Investors are pushing for the firm to transition into a for-profit entity by the end of the year. Microsoft, which has invested $13.5 billion in OpenAI, reportedly wants more control. There are whispers that OpenAI could declare AGI early in order to exit its agreement with Microsoft — a move that would shift the power balance in the AI sector dramatically.
Microsoft insiders have reportedly described their wait-and-watch approach as the 'nuclear option.' In response, OpenAI is said to be prepared to go to court, accusing Microsoft of anti-competitive behaviour. One rumoured trigger could be the release of an AI coding agent so capable it surpasses a human programmer — something GPT-5 might be edging towards.
Altman, meanwhile, has tried to lower expectations about rollout glitches. Posting on X, he said, 'We have a ton of stuff to launch over the next couple of months — new models, products, features, and more. Please bear with us through some probable hiccups and capacity crunches.'
Fraudsters are already using AI to exploit public systems
While researchers and CEOs debate long-term AI impacts, one threat is already here: fraud.
Haywood Talcove, CEO of the Government Group at LexisNexis Risk Solutions, works with over 9,000 public agencies. He says the
AI fraud crisis
is not approaching — it's already happening.
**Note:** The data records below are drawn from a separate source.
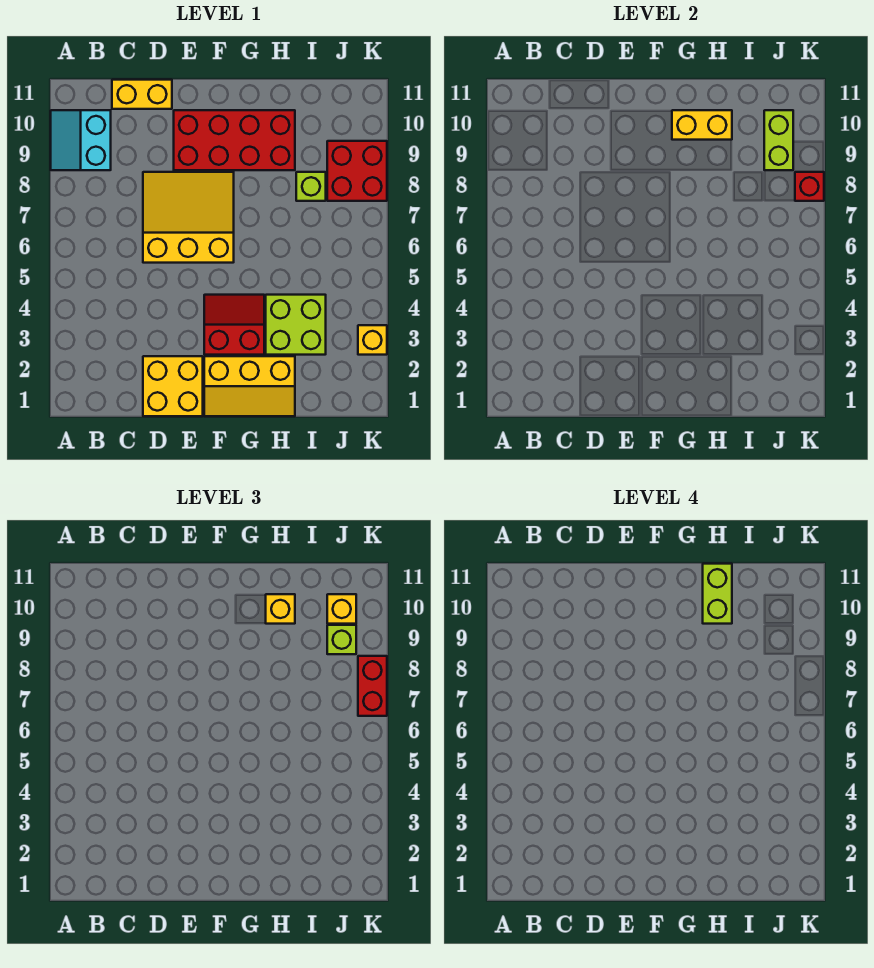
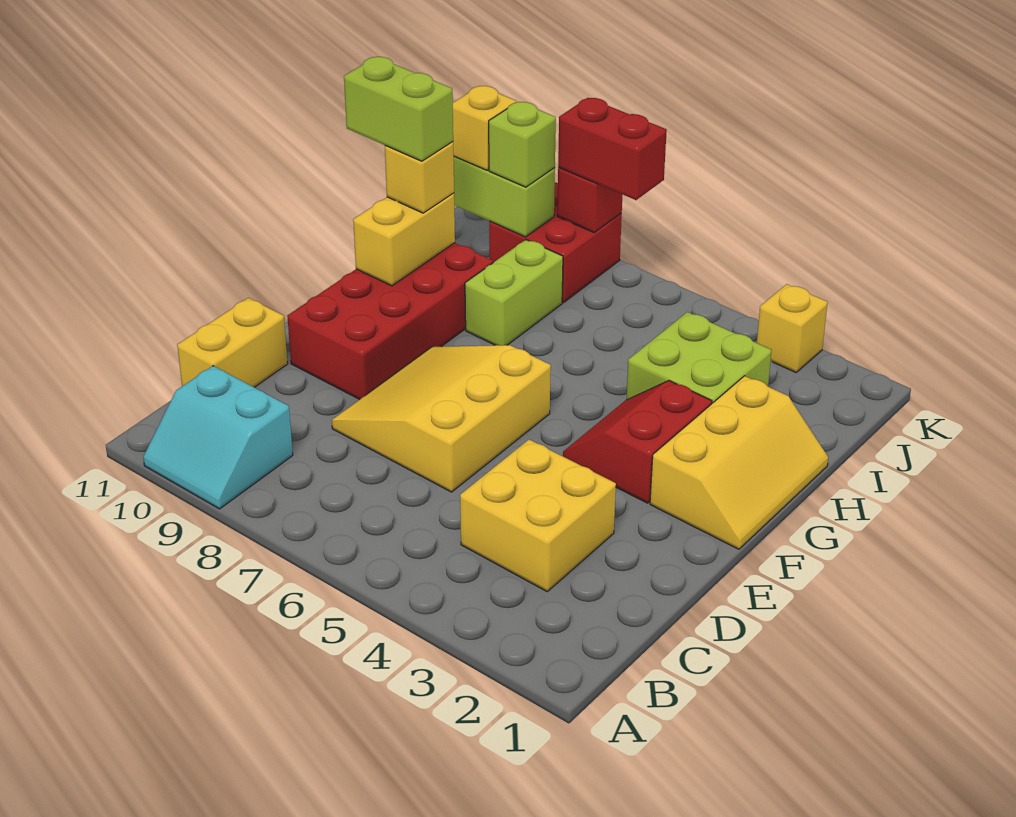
yellow 2x2 brick [143,356,203,416] -> yellow 2x2 brick moved to [460,440,616,591]
lime 1x1 brick [296,172,326,201] -> lime 1x2 brick [465,240,563,345]

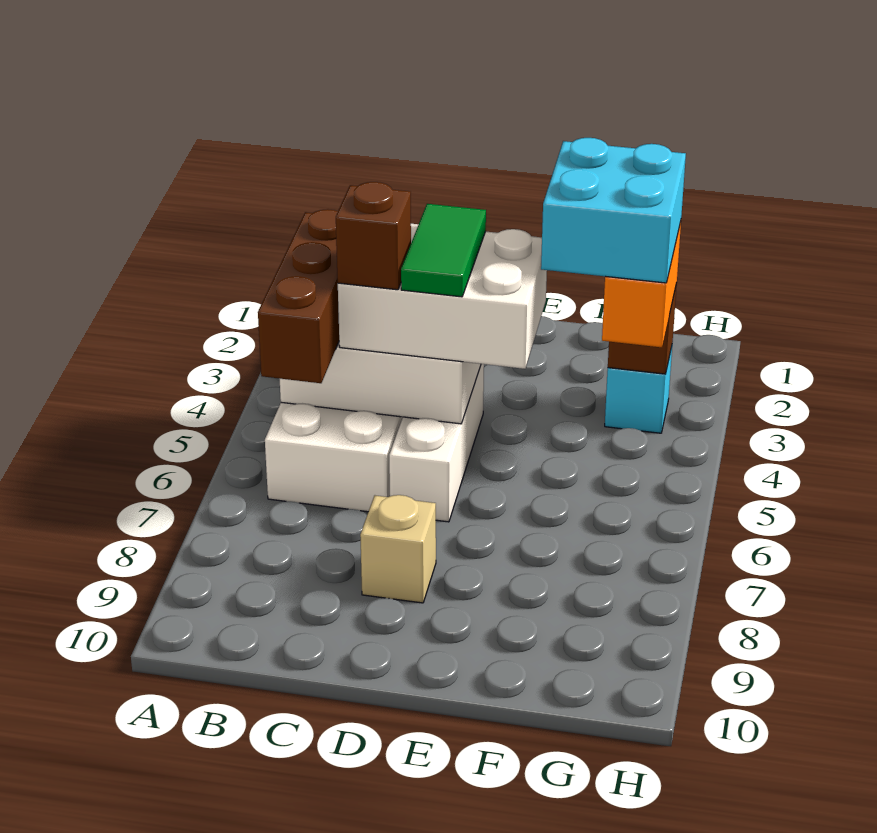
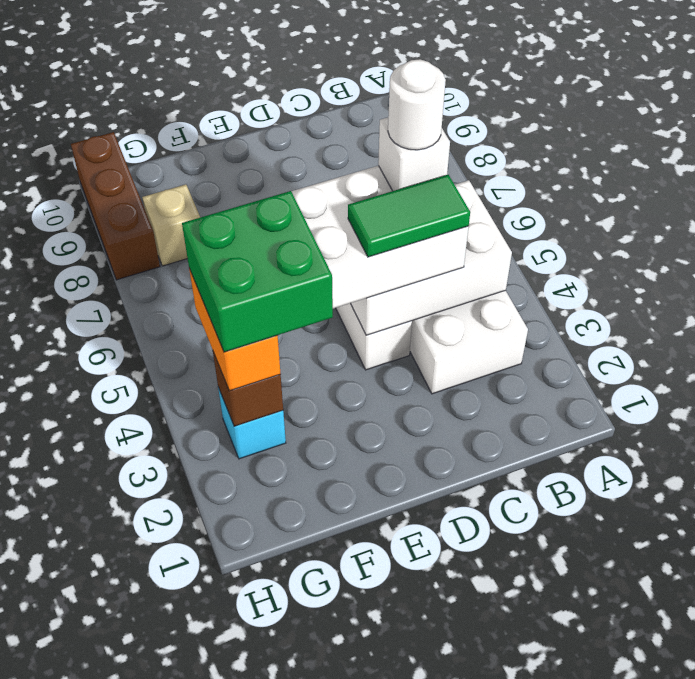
brown 1x3 brick [258,209,339,383] -> brown 1x3 brick moved to [71,132,160,280]
brown 1x1 brick [336,182,411,290] -> white 1x1 brick [378,118,450,191]
none -> white 1x1 round brick [388,59,446,150]
green 1x2 tile [401,204,486,297] -> green 1x2 tile turned to [348,175,470,257]
tan 1x1 brick [360,495,436,603] -> tan 1x1 brick moved to [142,184,200,266]
cyan 2x2 brick [541,138,686,283] -> green 2x2 brick [182,191,333,352]

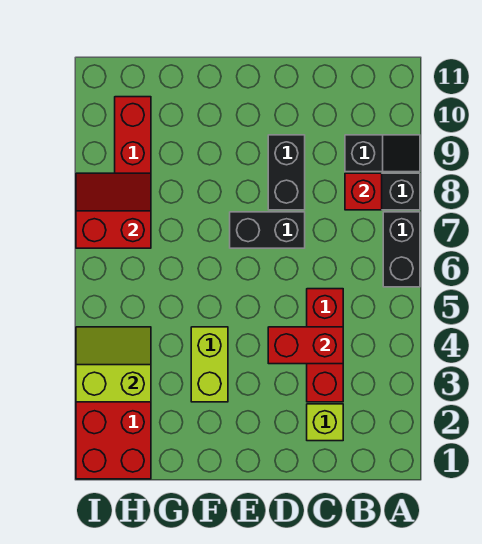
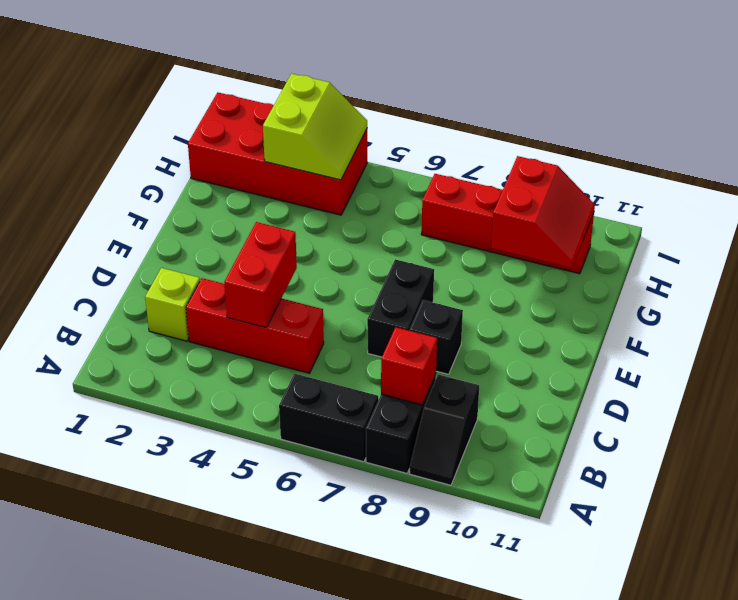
black 1x2 brick [268,135,305,210] -> black 1x1 brick [410,300,463,374]
lime 1x2 brick [191,327,228,402] -> none
red 2x2 slope [76,173,151,248] -> red 2x2 slope moved to [491,156,595,268]

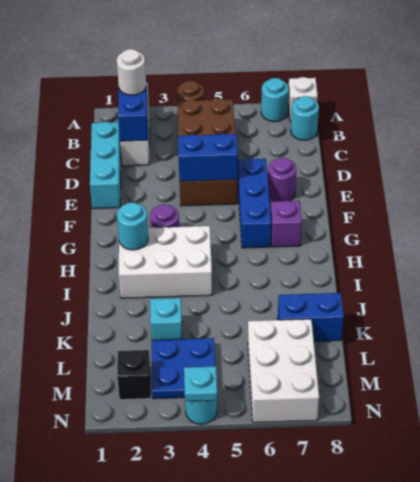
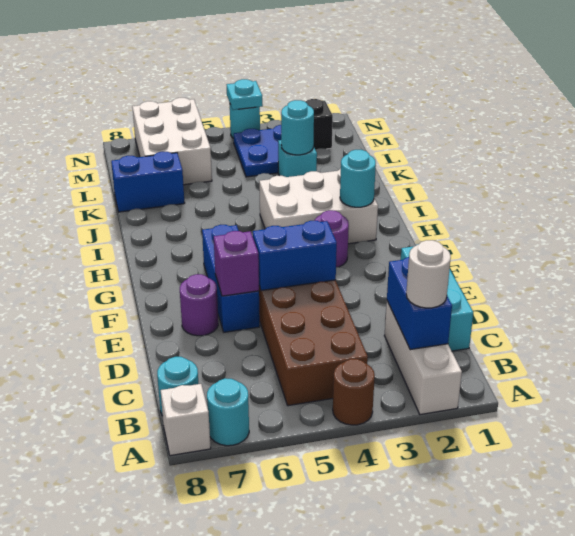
purple 1x1 brick [271,201,302,247] -> purple 1x1 brick moved to [214,231,259,296]
none -> cyan 1x1 round brick [281,100,314,155]

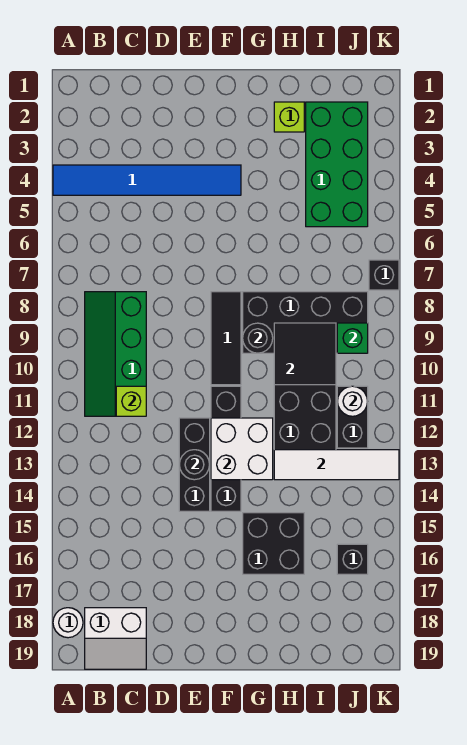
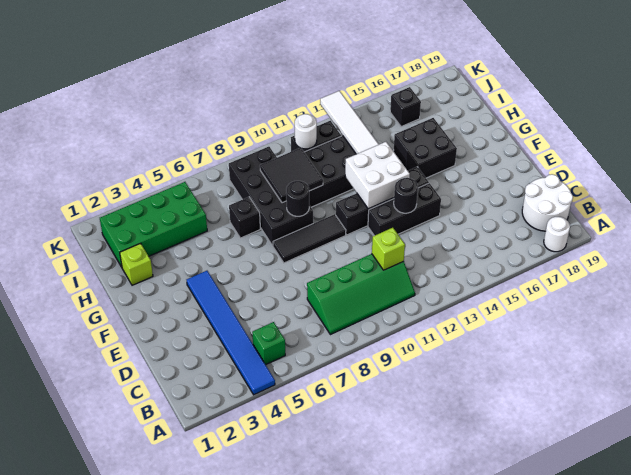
white 2x2 slope [85,608,146,669] -> white 2x2 round brick [522,174,573,231]
green 1x1 brick [337,323,368,353] -> green 1x1 brick moved to [252,322,285,365]
black 1x1 brick [369,260,399,290] -> black 1x1 brick moved to [229,197,260,238]

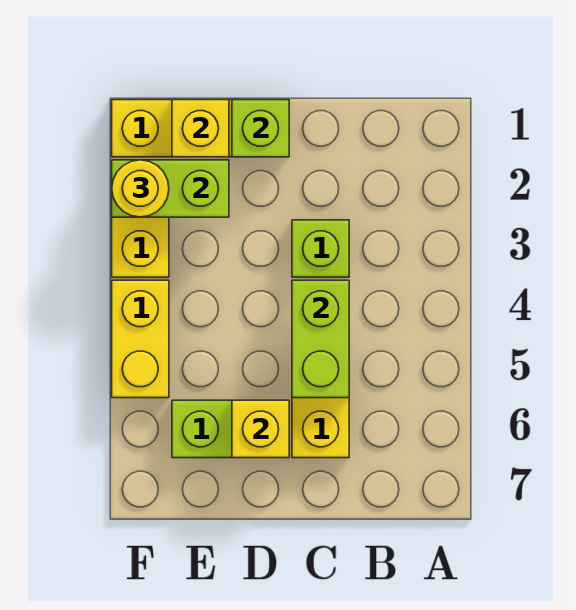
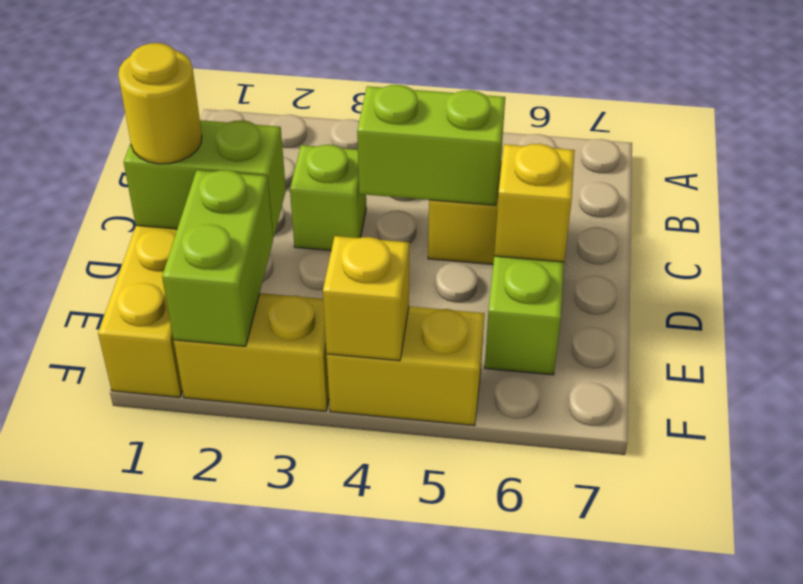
lime 1x1 brick [232,100,289,157] -> lime 1x2 brick [124,120,286,237]
yellow 1x1 brick [172,100,229,157] -> yellow 1x1 brick moved to [323,236,409,361]
yellow 1x1 round brick [112,160,169,217] -> yellow 1x1 round brick moved to [118,43,202,164]

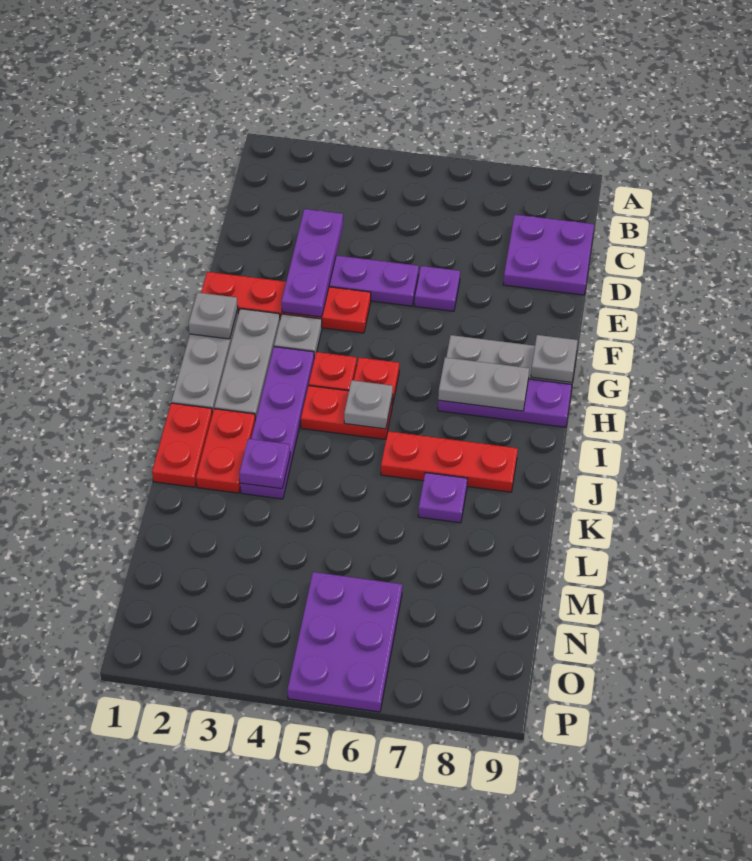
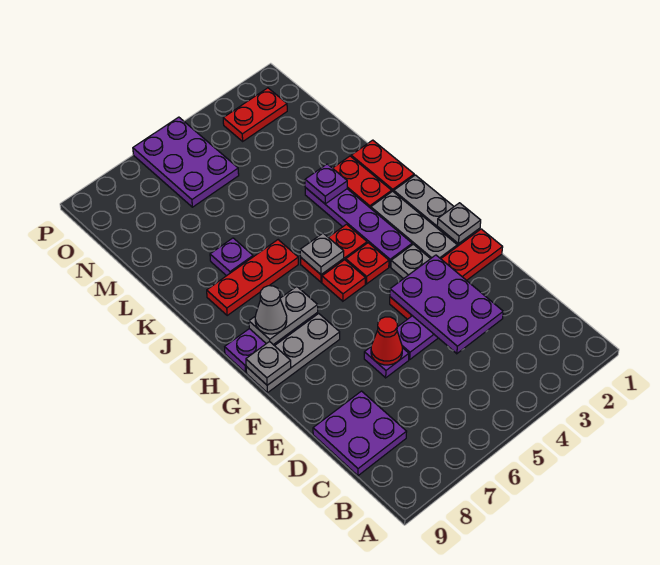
purple 1x3 plate [281,209,343,317] -> purple 2x3 plate [390,255,503,354]
none -> red 1x1 cone [371,317,402,365]
none -> grey 1x1 cone [255,286,287,334]
none -> red 1x2 plate [223,88,287,141]

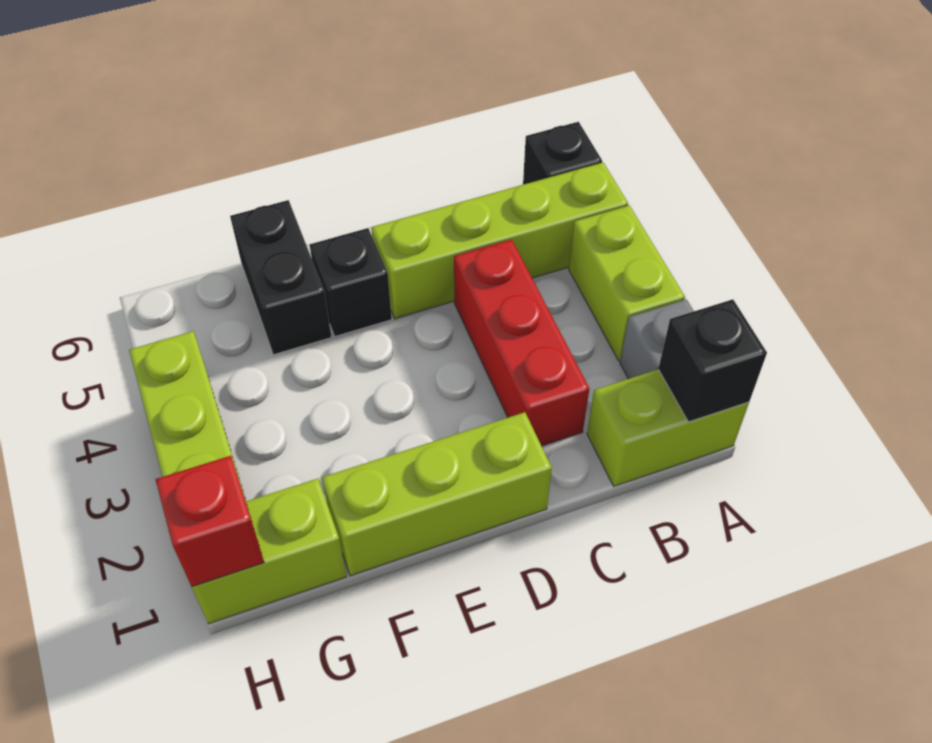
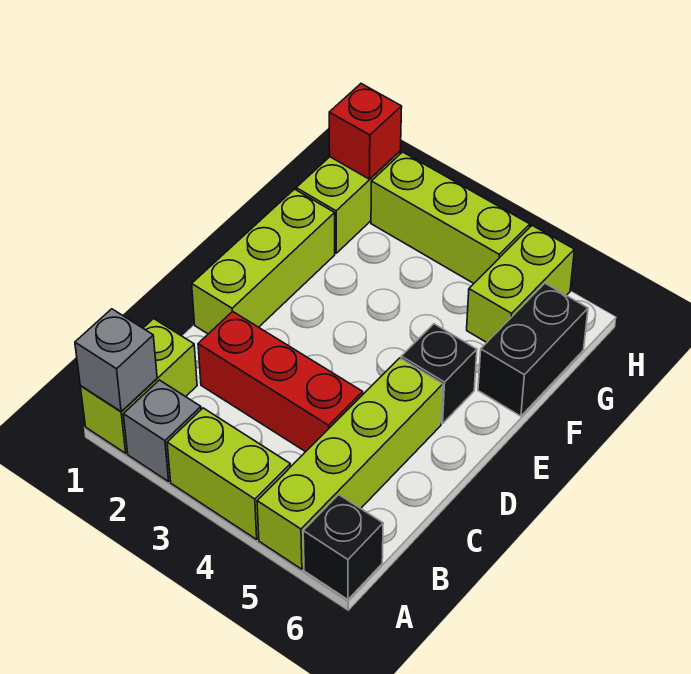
black 1x1 brick [658,299,767,422] -> grey 1x1 brick [75,309,157,412]
black 1x2 brick [230,200,331,355] -> black 1x2 brick turned to [478,283,588,416]
none -> lime 1x2 brick [467,225,574,342]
'Every week, AI-generated fraud is siphoning millions from public benefit systems, disaster relief funds, and unemployment programmes,' he warned. 'Criminal networks are using
deepfakes
,
synthetic identities
, and large language models to outpace outdated fraud defences — and they're winning.'
During the pandemic, fraudsters exploited weaknesses to steal hundreds of billions in unemployment benefits. That trend has only accelerated. Today's tools are more advanced and automated, capable of filing tens of thousands of fake claims in a day.
Talcove believes the AI arms race between criminals and institutions is widening. 'We may soon recognise a similar principle for AI that I call 'Altman's Law': every 180 days,
AI capabilities
double.'
His call to action is blunt. 'Right now, criminals are using it better than we are. Until that changes, our most vulnerable systems and the people who depend on them will remain exposed.'
Not everyone is convinced by Altman's remarks. Some see them as clever marketing. But his past record and unfiltered tone suggest genuine concern.
GPT-5 might be OpenAI's most ambitious release yet. It could also be a signpost for the world to stop, look around, and ask itself what kind of intelligence it really wants to build — and how much control it's willing to give up.